** Input for this task follows **

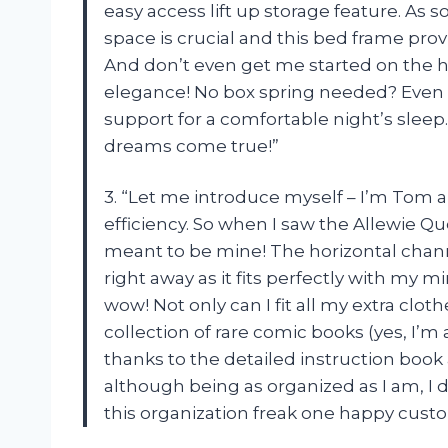
easy access lift up storage feature. As 
space is crucial and this bed frame prov
And don’t even get me started on the h
elegance! No box spring needed? Even be
support for a comfortable night’s sle
dreams come true!”
3. “Let me introduce myself – I’m Tom 
efficiency. So when I saw the Allewie Qu
meant to be mine! The horizontal cha
right away as it fits perfectly with my mi
wow! Not only can I fit all my extra clo
collection of rare comic books (yes, I’m
thanks to the detailed instruction book
although being as organized as I am, I 
this organization freak one happy cust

** End of Input for this task **

Your assignment: Above are the records; return them exactly, minus the pictures.

Solution for this exercise:
easy access lift up storage feature. As 
space is crucial and this bed frame prov
And don’t even get me started on the h
elegance! No box spring needed? Even be
support for a comfortable night’s sle
dreams come true!”
3. “Let me introduce myself – I’m Tom 
efficiency. So when I saw the Allewie Qu
meant to be mine! The horizontal cha
right away as it fits perfectly with my mi
wow! Not only can I fit all my extra clo
collection of rare comic books (yes, I’m
thanks to the detailed instruction book
although being as organized as I am, I 
this organization freak one happy cust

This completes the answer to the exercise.